As NodeJs does not provide built-in support to connect to MQTT endpoints, we'll need a library to do that. I could find only a single project for this: MQTT.js. There are others that implement MQTT over WebSocket, but that's a different scheme and it works a bit differently than standard MQTT in AWS.

To install MQTT.js:

npm i mqtt

Connection

The MQTT connection needs a couple of arguments:

const opt = {
	host: IOT_ENDPOINT,
	protocol: "mqtt",
	clientId: THING_NAME,
	clean: true,
	key: KEY,
	cert: CERT,
	ca: CA,
	reconnectPeriod: 0,
};

const client  = connect(opt);

The host defines the URL to connect, and it is the IoT endpoint for the AWS account (or more precisely, a region in the account). The protocol is mqtt as we want direct MQTT connection and not one over WebSockets.
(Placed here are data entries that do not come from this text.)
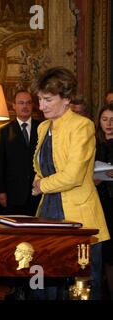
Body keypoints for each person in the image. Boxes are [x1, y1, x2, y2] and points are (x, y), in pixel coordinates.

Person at [31, 66, 110, 300]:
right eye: (39, 99)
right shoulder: (44, 127)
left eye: (47, 99)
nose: (41, 106)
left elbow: (74, 176)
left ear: (66, 99)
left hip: (80, 220)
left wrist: (41, 186)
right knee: (45, 281)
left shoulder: (82, 126)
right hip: (47, 214)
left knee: (81, 286)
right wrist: (38, 179)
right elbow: (39, 167)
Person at [0, 89, 41, 215]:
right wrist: (0, 191)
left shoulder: (43, 128)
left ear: (32, 105)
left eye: (28, 103)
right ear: (14, 106)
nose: (25, 106)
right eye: (21, 103)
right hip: (12, 194)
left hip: (38, 192)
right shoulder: (3, 132)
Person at [94, 104, 113, 299]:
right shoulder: (93, 144)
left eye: (112, 120)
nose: (109, 124)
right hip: (100, 202)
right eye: (105, 119)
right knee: (105, 252)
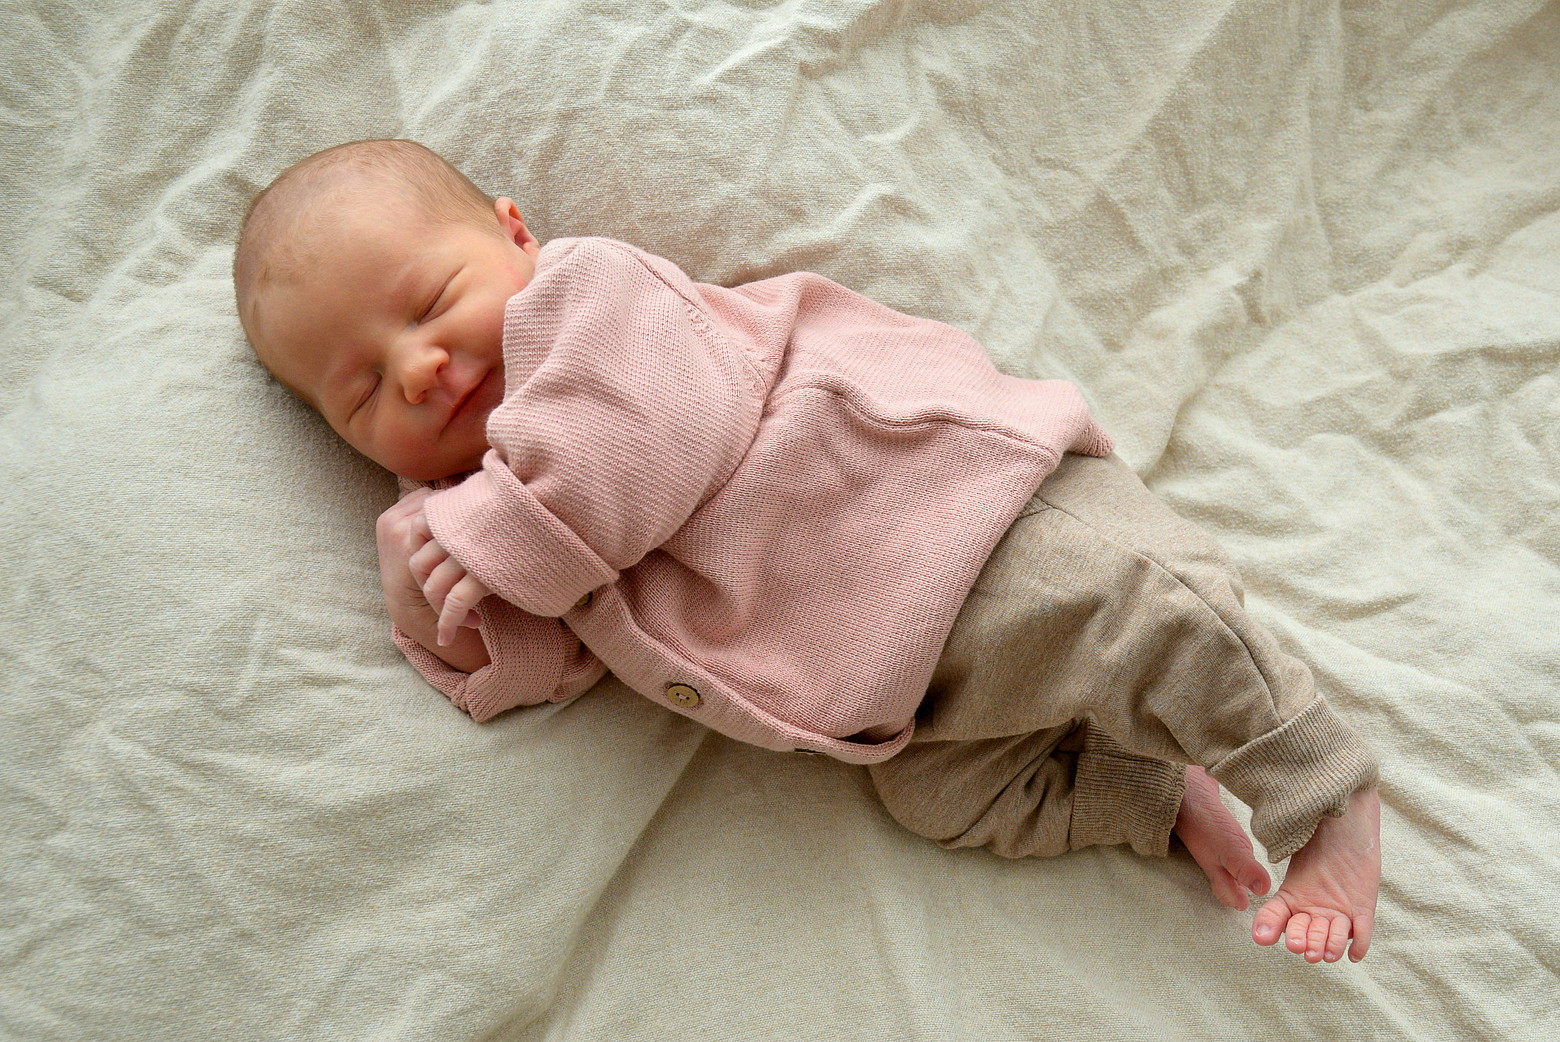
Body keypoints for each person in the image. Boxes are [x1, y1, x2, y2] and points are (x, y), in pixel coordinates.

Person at [234, 139, 1382, 965]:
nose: (419, 369)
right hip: (895, 694)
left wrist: (489, 537)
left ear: (514, 233)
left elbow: (655, 439)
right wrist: (438, 610)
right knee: (945, 799)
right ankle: (1151, 789)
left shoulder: (591, 303)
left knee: (1146, 609)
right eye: (362, 390)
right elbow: (557, 663)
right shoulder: (474, 513)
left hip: (953, 512)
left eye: (430, 302)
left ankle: (1322, 793)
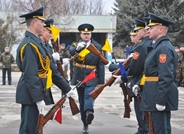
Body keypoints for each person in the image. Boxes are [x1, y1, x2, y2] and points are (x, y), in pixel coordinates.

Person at [16, 7, 73, 134]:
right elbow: (31, 75)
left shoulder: (38, 44)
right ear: (33, 23)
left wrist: (67, 88)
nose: (44, 24)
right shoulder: (30, 45)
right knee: (27, 130)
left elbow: (51, 70)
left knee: (35, 129)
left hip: (37, 92)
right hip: (30, 95)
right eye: (41, 22)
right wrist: (37, 98)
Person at [133, 13, 178, 134]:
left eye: (151, 28)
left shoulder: (163, 48)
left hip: (158, 96)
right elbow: (150, 73)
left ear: (161, 30)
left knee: (161, 129)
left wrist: (161, 100)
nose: (148, 30)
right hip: (152, 94)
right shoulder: (156, 47)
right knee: (154, 129)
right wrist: (139, 84)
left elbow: (166, 76)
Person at [112, 18, 152, 134]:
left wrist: (124, 77)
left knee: (141, 113)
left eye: (137, 31)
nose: (136, 34)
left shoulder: (141, 46)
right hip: (145, 84)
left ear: (144, 31)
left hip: (140, 83)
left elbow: (135, 68)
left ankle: (143, 130)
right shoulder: (149, 43)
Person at [68, 23, 105, 133]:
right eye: (84, 34)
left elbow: (101, 64)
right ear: (80, 34)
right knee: (81, 101)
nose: (86, 36)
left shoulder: (97, 47)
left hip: (91, 76)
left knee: (89, 95)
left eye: (88, 34)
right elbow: (70, 52)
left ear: (91, 34)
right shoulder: (75, 45)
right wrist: (76, 49)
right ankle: (85, 123)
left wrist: (101, 82)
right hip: (79, 75)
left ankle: (89, 112)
Moving forward, the clientId is the thing name, as required by AWS. Then the key and the cert are for the client authentication, as AWS trusts this certificate. Finally, the ca is AWS's root certificate so that the client can verify the endpoint.
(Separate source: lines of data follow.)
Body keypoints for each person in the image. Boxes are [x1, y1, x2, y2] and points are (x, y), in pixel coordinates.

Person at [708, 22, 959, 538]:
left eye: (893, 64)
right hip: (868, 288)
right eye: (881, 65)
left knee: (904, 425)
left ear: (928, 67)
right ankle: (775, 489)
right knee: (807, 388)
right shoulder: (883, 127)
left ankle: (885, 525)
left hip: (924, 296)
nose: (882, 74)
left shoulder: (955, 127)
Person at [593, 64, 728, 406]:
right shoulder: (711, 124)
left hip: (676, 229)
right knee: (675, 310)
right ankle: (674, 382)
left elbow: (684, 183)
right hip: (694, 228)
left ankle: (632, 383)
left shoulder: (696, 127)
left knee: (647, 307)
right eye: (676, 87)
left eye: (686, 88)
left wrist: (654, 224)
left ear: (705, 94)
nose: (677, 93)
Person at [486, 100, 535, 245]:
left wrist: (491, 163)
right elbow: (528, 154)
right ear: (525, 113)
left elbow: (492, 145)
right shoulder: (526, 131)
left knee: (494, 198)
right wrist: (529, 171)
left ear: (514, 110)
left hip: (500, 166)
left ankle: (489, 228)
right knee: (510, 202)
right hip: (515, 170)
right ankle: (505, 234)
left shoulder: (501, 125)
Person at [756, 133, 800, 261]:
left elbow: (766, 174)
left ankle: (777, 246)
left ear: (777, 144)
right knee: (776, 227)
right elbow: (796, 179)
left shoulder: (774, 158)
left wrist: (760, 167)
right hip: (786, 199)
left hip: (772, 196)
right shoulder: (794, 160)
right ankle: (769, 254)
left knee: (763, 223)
Then add an event listener for the connection:

client.on("connect", () => {
	// ...
})

Publishing and subscribing

After the connection is established, the client can publish values to topics:

client.publish(
	`$aws/things/${THING_NAME}/shadow/name/test/update`,
	JSON.stringify({state: {reported: {value: data}}})
);

The first argument is the topic. On the backend-side we implemented a "walled garden" permission model that restricts all devices to topics under $aws/things/<thing name>/, so the client needs to specify a topic with that prefix. In this case, this is the test shadow.

The second argument is the payload. Shadows define a strict structure the clients need to follow with a state property with a reported or desired field. In this example, the client updates the reported state of the test shadow with {value: data}.

Subscribing to changes

Subscribing works similarly, as it also needs a topic:

client.subscribe(`$aws/things/${THING_NAME}/shadow/name/test/update/documents`, (err) => {
	// handle subscribe error or success
});

The topic for a shadow is defined in the shadow documentation. The /shadow/name/test/update/documents listens for changes to the test shadow.
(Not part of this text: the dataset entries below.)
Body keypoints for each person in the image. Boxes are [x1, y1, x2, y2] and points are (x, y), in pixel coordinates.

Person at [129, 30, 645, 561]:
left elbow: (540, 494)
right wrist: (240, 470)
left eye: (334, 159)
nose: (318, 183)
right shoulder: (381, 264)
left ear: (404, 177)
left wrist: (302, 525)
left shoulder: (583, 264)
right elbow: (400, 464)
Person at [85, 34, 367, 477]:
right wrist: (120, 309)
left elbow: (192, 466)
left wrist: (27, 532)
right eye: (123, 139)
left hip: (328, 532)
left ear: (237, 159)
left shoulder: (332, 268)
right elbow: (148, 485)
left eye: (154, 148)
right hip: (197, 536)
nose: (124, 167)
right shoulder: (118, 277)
Receiving the events is done via the connection object:

client.on("message", (topic, message) => {
	console.log("[Message received]: " + JSON.stringify(JSON.parse(message.toString()).current.state, undefined, 2));
});

Whenever the shadow is updated, this function will be called.

Conclusion

The above implementation gives a bare-bones but complete functionality for a device running NodeJs to connect to AWS IoT Core. It connects securely using mutual TLS authentication, can publish to topics, and can receive data in real-time.